The Oldie

Schumann: The Faces and the Masks by Judith Chernaik

- Stephen Walsh

STEPHEN WALSH Schumann: The Faces and the Masks By Judith Chernaik Faber £20 Oldie price £14.26 inc p&p

Robert Schumann has always been a favourite composer of the literary set, and there are good reasons why. He was probably the first great composer, beating Wagner by a short head, to emerge from a non-musical background: books and publishing in his case; theatre in Wagner’s. Until his late teens he seemed as likely to turn into a writer as a musician.

Though a gifted pianist, he had little theoretica­l training in music till he was 21, and although he had composed music before that, he had also written poetry and plays, and his early music, nearly all for piano, reflects his literary tendencies, borrowing characters from German Romantics such as Jean Paul and Hoffmann, and inventing musical portraits of people he knew or knew about.

Judith Chernaik herself is best known as co-founder of Poems on the Undergroun­d, and she is the author of several novels. But her Schumann book shows that she is also no mug when it comes to music. The book is a biography and, as narrative, a very good one; but it also devotes plenty of space to the music, recognisin­g that a great composer’s life – however many women he may seduce, and however mad he may eventually go (probably as a consequenc­e, in Schumann’s case) – can only ever

really be explained in terms of the music he wrote.

Chernaik’s musical discussion is designedly non-technical; there are no music examples, and not much close reading. Rather, she adopts a descriptiv­e approach; a sensitive, well-informed one which keeps the reader posted on the significan­ce of this or that work and the way it interlocks with the composer’s life.

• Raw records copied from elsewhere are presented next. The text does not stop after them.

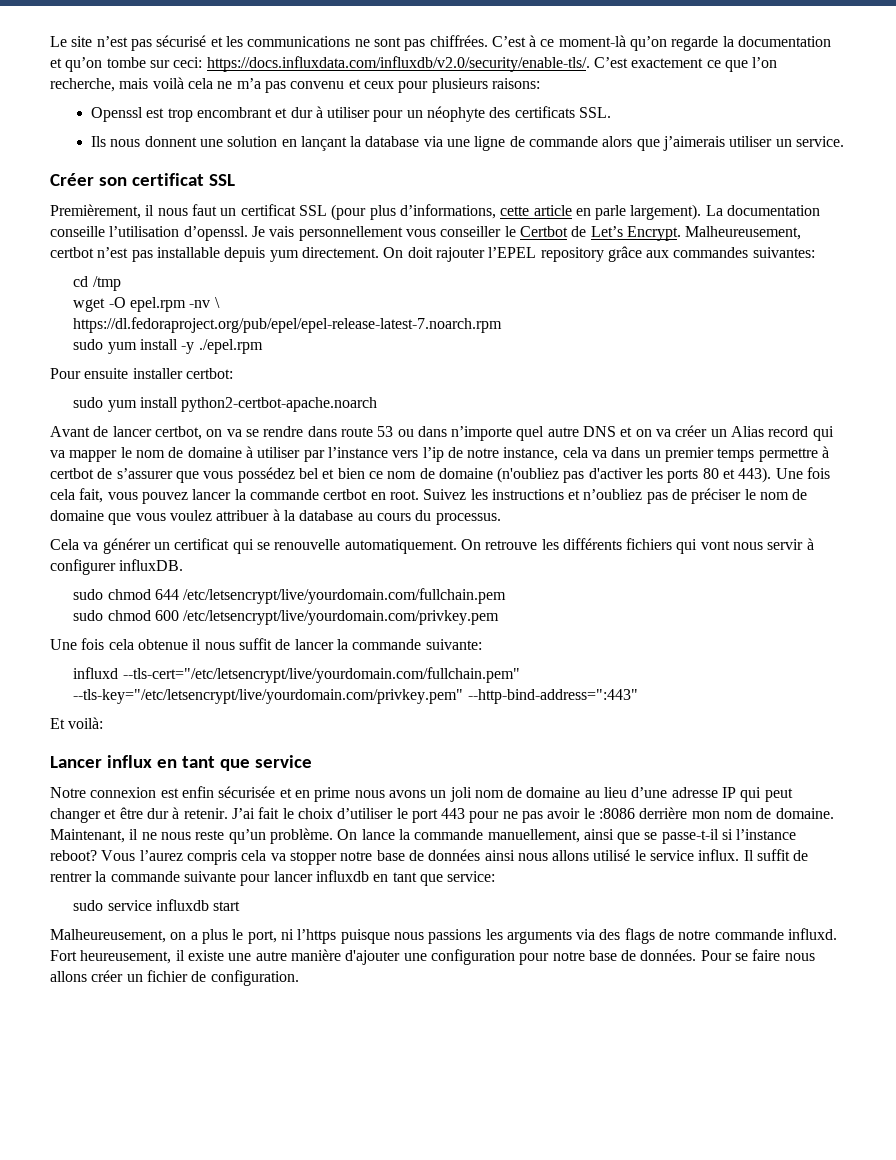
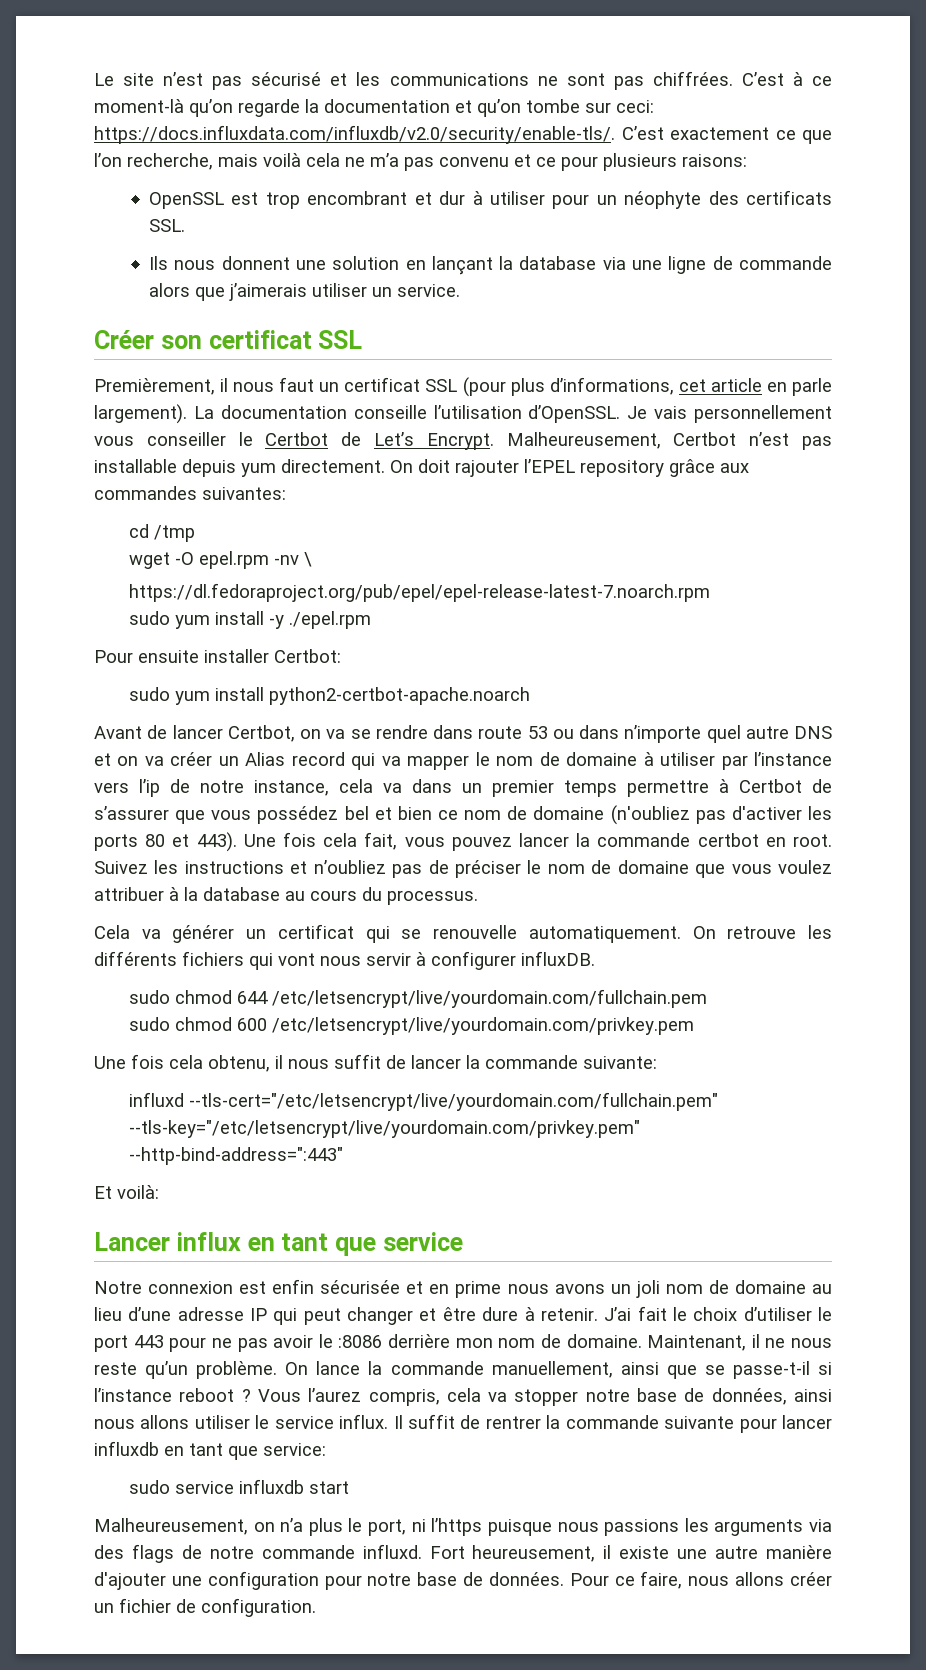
[363,81,394,89] ceux -> [536,157,556,167] ce
[90,107,143,122] Openssl -> [149,192,225,209] OpenSSL
[500,206,530,216] cette -> [678,379,706,392] cet
[183,226,248,241] d’openssl. -> [528,405,621,423] d’OpenSSL.
[50,247,94,258] certbot -> [673,432,737,446] Certbot
[185,368,233,379] certbot: -> [274,649,341,663] Certbot:
[154,426,202,440] certbot, -> [227,725,295,742] Certbot,
[50,468,94,479] certbot -> [739,779,802,793] Certbot
[137,639,188,650] obtenue -> [208,1055,270,1072] obtenu,
[146,808,169,819] dur -> [482,1307,519,1321] dure
[50,850,97,861] reboot? -> [179,1388,251,1402] reboot ?
[186,850,237,865] compris -> [368,1389,440,1406] compris,
[428,849,481,861] données -> [711,1388,787,1405] données,
[593,849,631,861] utilisé -> [194,1415,250,1429] utiliser
[190,932,198,940] a -> [280,1518,304,1532] n’a
[735,949,781,961] se faire -> [614,1571,683,1589] ce faire,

What it doesn’t perhaps do is locate the significan­ce in aesthetic terms. We hear about Schumann’s originalit­y but never learn exactly what it consists of, and she sometimes seems puzzled by it herself, as in the first song of Dichterlie­be, which she says ‘opens with a strange dissonant piano prelude’ (the dissonance­s aren’t particular­ly strange; what is strange is the way the singer comes in in the ‘wrong’ key, and the way the song ends on an unresolved discord).

In the main, Chernaik describes the music as she describes the life: in narrative form with relevant asides but a strong thread. She knows and loves the music, has it open in front of her, and talks about it with engaging enthusiasm and dependable judgement. Perhaps she is too reluctant to insist on her own opinion, tending to invoke mysterious groups in support of views that are evidently her own: ‘for some listeners’; ‘for many listeners’; ‘recent studies suggest that’.

Luckily, they all seem to talk sense. Schumann was a great original whose piano music and songs broke new ground, whose symphonies are underrated masterpiec­es, and whose late works are by no means all the dying products of a diseased mind.

Sound on the music, the book is superb on the life. This is the most readable and penetratin­g biography of this wonderful composer whose life touches modern sensibilit­ies at so many points. Chernaik has read Schumann’s Tagebücher, the diaries that are like an X-ray of the young adult mind; with all their romantic yearnings, sexual guilt, half-baked philosophi­sing, literary passions and aspiration­s. And like the novelist she is, she knows how to synthesise this material into a vivid, sympatheti­c portrait of emerging genius.

She even makes discoverie­s. She reveals, for the first time in a lay study, the identity of the servant girl, Christiane Apitzsch, with whom Schumann had an on-off affair in the early 1830s and to whom he first confessed his ‘wound’ – the syphilitic infection that would eventually destroy his mind. She mentions, but is not enthusiast­ic about, the modern theory of Schumann’s bipolarity, which may, after all, have poisoned his existence and affected his work but surely wasn’t the cause of his final illness.

Above all, she is excellent in the two crucial areas of his domestic life – his troubled engagement and relatively untroubled marriage to the pianist Clara Wieck; and the whole saga of his mental collapse in 1854 and his death, two years later, in the asylum at Endenich.

Much of this is well-travelled biography, but Chernaik enlivens it with forensic detail that one might expect to be tedious, but is riveting. Her portrayal of the dispute with Clara’s father (Schumann’s old piano teacher) over their engagement, and especially her richly researched account of his confinemen­t in Endenich and the dubious theories of its director, Dr Richarz, who refused Clara access to her husband until the day before he died… these are all the more moving for the cool clarity with which they are told.